[Records — start]
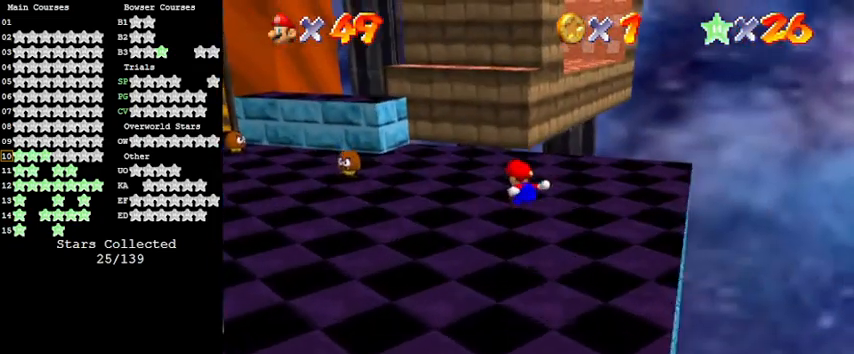
Gameplay with keyboard; each line is a JSON object with the keys held at the frame after it. "events" lists presses ("down") and releases ("up") of "a", "c", "ctrl", "d", "down", "left", "return", "right", "s", "shift", "up", "w", "x" and "y" between this image and that frame as [ms after this image, input, new state], when the widget could be followed in between. No other keys are recorded. Mouse input is not recorded.
{"keys": ["left"], "events": [[33, "up", "up"]]}
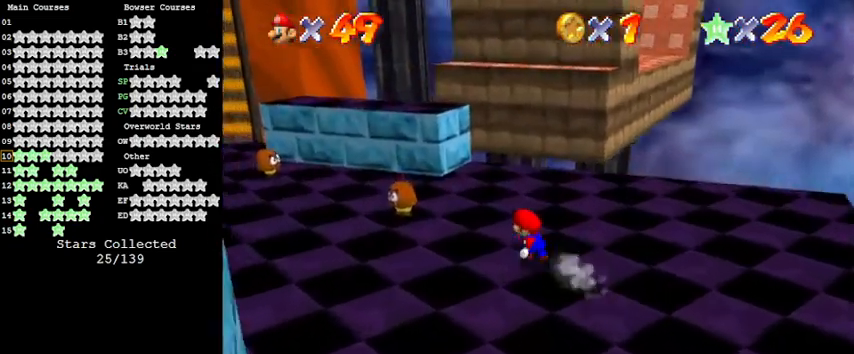
{"keys": ["up"], "events": [[67, "up", "down"], [367, "left", "up"]]}
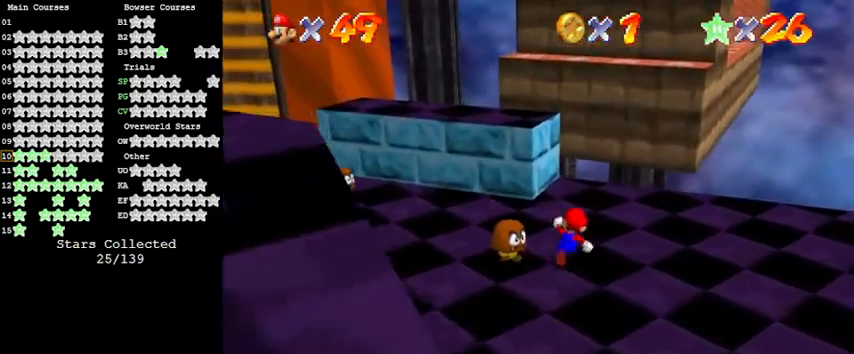
{"keys": ["left", "shift", "up"], "events": [[67, "left", "down"], [67, "shift", "down"], [167, "up", "up"], [467, "up", "down"]]}
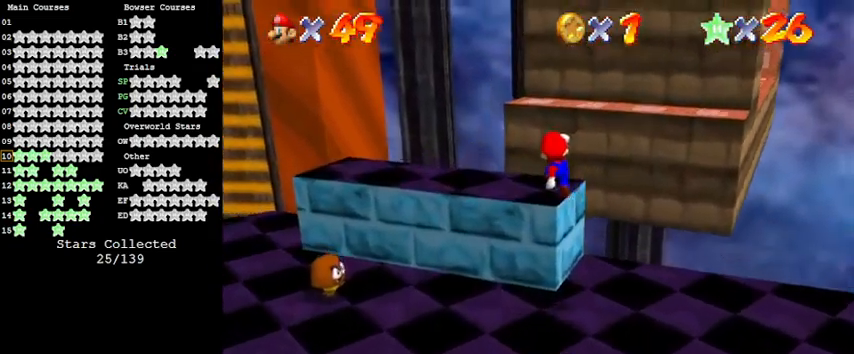
{"keys": ["shift", "up"], "events": [[33, "left", "up"], [133, "shift", "up"], [300, "shift", "down"]]}
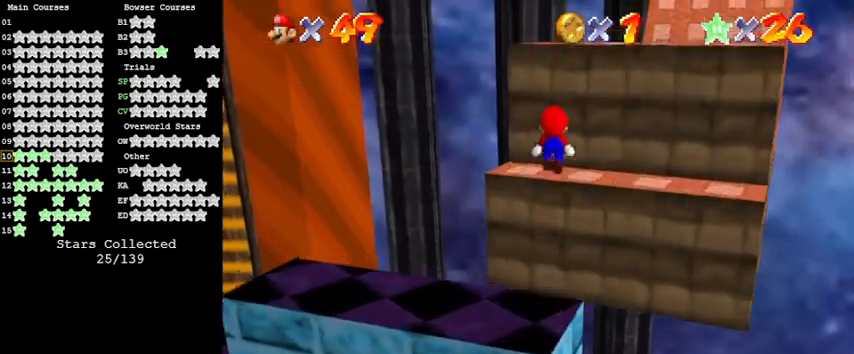
{"keys": ["ctrl", "down", "shift"], "events": [[33, "d", "down"], [67, "right", "down"], [233, "d", "up"], [267, "up", "up"], [300, "down", "down"], [300, "right", "up"], [467, "ctrl", "down"]]}
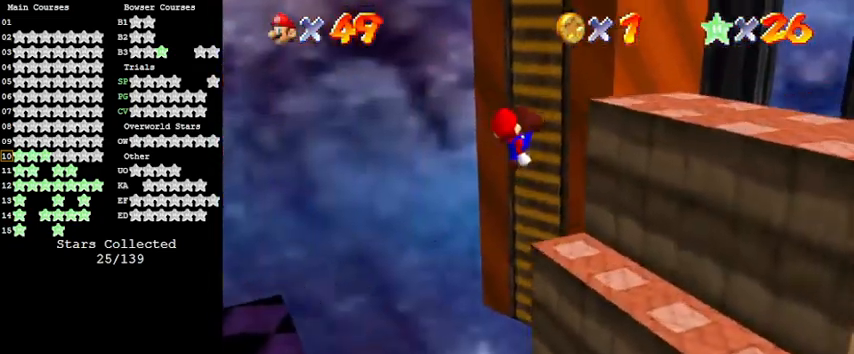
{"keys": ["down", "left"], "events": [[33, "down", "up"], [33, "shift", "up"], [133, "ctrl", "up"], [133, "up", "down"], [200, "right", "down"], [267, "a", "down"], [400, "up", "up"], [467, "a", "up"], [467, "left", "down"], [467, "right", "up"], [500, "down", "down"]]}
[Records — finish]
- **Task statement**
Reproduce the data above line for line, excluding every picture.

- **Exercise answer**
Gameplay with keyboard; each line is a JSON object with the keys held at the frame after it. "events" lists presses ("down") and releases ("up") of "a", "c", "ctrl", "d", "down", "left", "return", "right", "s", "shift", "up", "w", "x" and "y" between this image and that frame as [ms after this image, input, new state], when the widget could be followed in between. No other keys are recorded. Mouse input is not recorded.
{"keys": ["left"], "events": [[33, "up", "up"]]}
{"keys": ["up"], "events": [[67, "up", "down"], [367, "left", "up"]]}
{"keys": ["left", "shift", "up"], "events": [[67, "left", "down"], [67, "shift", "down"], [167, "up", "up"], [467, "up", "down"]]}
{"keys": ["shift", "up"], "events": [[33, "left", "up"], [133, "shift", "up"], [300, "shift", "down"]]}
{"keys": ["ctrl", "down", "shift"], "events": [[33, "d", "down"], [67, "right", "down"], [233, "d", "up"], [267, "up", "up"], [300, "down", "down"], [300, "right", "up"], [467, "ctrl", "down"]]}
{"keys": ["down", "left"], "events": [[33, "down", "up"], [33, "shift", "up"], [133, "ctrl", "up"], [133, "up", "down"], [200, "right", "down"], [267, "a", "down"], [400, "up", "up"], [467, "a", "up"], [467, "left", "down"], [467, "right", "up"], [500, "down", "down"]]}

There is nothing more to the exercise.